A visiting scholar from Israel will have a temporary home at the Eli Broad College of Business this fall, bringing along cutting-edge ideas and examples from a global hotbed of entrepreneurship in technology.
Serling Israeli Visiting Scholar Harry Yuklea has spent the past four decades in the Israeli high-tech sector, working both as an academic and practitioner at the same time.

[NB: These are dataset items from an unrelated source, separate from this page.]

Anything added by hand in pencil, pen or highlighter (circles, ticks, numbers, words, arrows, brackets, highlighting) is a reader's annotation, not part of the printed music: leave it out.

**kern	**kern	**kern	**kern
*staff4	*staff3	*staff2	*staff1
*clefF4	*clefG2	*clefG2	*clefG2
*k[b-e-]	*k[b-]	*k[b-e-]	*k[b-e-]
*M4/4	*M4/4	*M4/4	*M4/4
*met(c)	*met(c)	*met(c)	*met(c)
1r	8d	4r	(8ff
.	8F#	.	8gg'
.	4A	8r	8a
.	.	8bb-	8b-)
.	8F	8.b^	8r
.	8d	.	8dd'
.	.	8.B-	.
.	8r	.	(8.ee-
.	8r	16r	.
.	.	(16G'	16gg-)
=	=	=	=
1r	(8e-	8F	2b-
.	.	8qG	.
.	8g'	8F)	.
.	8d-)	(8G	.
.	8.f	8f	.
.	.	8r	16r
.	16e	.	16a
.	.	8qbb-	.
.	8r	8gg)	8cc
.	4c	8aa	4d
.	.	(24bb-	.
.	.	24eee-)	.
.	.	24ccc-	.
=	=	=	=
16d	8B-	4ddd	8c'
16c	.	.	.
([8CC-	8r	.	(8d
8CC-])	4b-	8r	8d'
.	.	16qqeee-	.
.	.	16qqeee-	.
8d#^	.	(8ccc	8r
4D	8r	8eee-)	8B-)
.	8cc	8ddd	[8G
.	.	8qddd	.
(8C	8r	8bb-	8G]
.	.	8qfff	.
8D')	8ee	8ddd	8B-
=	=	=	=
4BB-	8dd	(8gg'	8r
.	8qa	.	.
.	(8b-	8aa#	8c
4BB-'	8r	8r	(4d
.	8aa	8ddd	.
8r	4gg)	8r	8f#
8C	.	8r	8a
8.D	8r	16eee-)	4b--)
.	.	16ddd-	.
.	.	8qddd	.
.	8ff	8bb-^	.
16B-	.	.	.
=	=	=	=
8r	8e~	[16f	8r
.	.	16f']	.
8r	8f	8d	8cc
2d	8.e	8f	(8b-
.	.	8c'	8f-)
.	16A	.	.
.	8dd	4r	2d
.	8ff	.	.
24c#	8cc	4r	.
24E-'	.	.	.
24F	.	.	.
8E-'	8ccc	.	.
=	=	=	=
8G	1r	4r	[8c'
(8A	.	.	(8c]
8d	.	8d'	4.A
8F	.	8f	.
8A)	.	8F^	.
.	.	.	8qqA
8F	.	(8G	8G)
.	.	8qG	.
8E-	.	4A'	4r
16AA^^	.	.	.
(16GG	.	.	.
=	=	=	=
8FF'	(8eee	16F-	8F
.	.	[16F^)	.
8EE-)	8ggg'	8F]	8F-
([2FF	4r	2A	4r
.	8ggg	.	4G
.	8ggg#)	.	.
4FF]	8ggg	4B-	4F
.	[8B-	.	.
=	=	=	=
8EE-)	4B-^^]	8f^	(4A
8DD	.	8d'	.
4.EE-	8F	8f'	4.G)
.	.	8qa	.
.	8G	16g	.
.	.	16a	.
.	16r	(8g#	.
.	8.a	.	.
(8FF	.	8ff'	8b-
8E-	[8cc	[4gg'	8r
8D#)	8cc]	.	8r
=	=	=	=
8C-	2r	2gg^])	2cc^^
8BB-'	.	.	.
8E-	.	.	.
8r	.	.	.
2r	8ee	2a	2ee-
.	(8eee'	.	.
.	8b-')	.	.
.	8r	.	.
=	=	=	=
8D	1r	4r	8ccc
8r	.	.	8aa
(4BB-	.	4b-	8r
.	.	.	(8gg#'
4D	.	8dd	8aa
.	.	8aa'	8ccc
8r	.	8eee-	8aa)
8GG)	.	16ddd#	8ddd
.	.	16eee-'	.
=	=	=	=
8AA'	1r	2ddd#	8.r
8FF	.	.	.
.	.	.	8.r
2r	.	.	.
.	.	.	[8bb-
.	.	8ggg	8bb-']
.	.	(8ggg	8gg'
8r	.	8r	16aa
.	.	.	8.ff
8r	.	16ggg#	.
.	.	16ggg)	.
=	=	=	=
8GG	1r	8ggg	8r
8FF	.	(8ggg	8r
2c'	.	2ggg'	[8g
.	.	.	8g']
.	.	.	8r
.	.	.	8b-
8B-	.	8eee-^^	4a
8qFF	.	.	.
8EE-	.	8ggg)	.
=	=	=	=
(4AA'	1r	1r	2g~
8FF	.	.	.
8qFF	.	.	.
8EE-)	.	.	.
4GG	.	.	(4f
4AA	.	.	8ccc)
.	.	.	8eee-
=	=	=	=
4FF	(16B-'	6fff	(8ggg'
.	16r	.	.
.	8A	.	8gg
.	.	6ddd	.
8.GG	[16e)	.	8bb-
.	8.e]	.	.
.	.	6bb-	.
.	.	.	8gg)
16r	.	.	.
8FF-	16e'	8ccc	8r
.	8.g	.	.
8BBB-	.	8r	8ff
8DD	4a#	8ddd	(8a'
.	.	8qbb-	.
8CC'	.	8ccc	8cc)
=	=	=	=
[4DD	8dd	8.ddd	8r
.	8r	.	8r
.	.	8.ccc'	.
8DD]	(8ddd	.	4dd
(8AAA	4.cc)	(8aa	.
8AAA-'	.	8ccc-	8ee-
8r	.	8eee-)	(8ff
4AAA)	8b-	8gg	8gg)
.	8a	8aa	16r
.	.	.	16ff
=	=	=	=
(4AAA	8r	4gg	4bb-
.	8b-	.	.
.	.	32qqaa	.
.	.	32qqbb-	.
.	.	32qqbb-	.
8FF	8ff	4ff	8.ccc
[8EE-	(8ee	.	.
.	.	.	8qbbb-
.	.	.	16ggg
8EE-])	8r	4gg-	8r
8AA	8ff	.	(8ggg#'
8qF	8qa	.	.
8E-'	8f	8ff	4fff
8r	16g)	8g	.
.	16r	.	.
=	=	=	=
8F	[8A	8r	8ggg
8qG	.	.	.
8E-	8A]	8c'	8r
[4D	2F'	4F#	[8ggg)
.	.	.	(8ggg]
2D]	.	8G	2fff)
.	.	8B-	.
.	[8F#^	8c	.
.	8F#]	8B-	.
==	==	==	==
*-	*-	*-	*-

He has collaborated with several universities in Israel, Greece, Argentina, Uruguay, and India, and has held leadership and advisory roles at various firms and agencies.
“Needless to say, we are very excited to have Harry join us for the fall,” said Ken Szymusiak, managing director of the Burgess Institute for Entrepreneurship & Innovation, which is co-sponsoring Yuklea’s visit with MSU’s Jewish Studies Program.
Both students and faculty are eager to engage with Yuklea. “I’m keenly looking forward to meeting” him, said Broad College Dean Sanjay Gupta. “With everything one reads about on the global stage when it comes to entrepreneurship and innovation, Israel leads the pack in so many areas.”
Gupta said it’s a real plus to the Broad College to have someone with such an extensive background abroad “come here and share with us the exciting developments” in the greater world. “We’ll take that as we try to understand the ecosystems around entrepreneurship, around creativity, around innovation that exist overseas, and learn from that for ourselves and for our students.”
Yuklea will be the lab instructor for two special class sections of Business 190 this fall, Szymusiak said.
Those sections will be “focused on highlighting Israel’s emergence as a dominant player in technology-related entrepreneurship, as well as providing an additional global context to entrepreneurship activities, having spent significant time working with startups around the globe,” Szymusiak said.
Yuklea has worked in tech development and engineering as well as marketing, management, consulting, and investment. He has served as advisor to the Israeli National Economic Council, the Israeli Innovation Authority, and various agencies in Europe, India, and the United States. And he is academic director for several youth entrepreneurship programs in Israel and worldwide.
Most recently, Yuklea co-founded Quantum China-Israel Investment Ltd., a Chinese firm specializing in creating Israel-China technology joint ventures.
His areas of academic expertise include the economics of innovation, entrepreneurial finance, entrepreneurship, and entrepreneurial policy design. Yuklea is expected to arrive in East Lansing during the week of Aug. 20.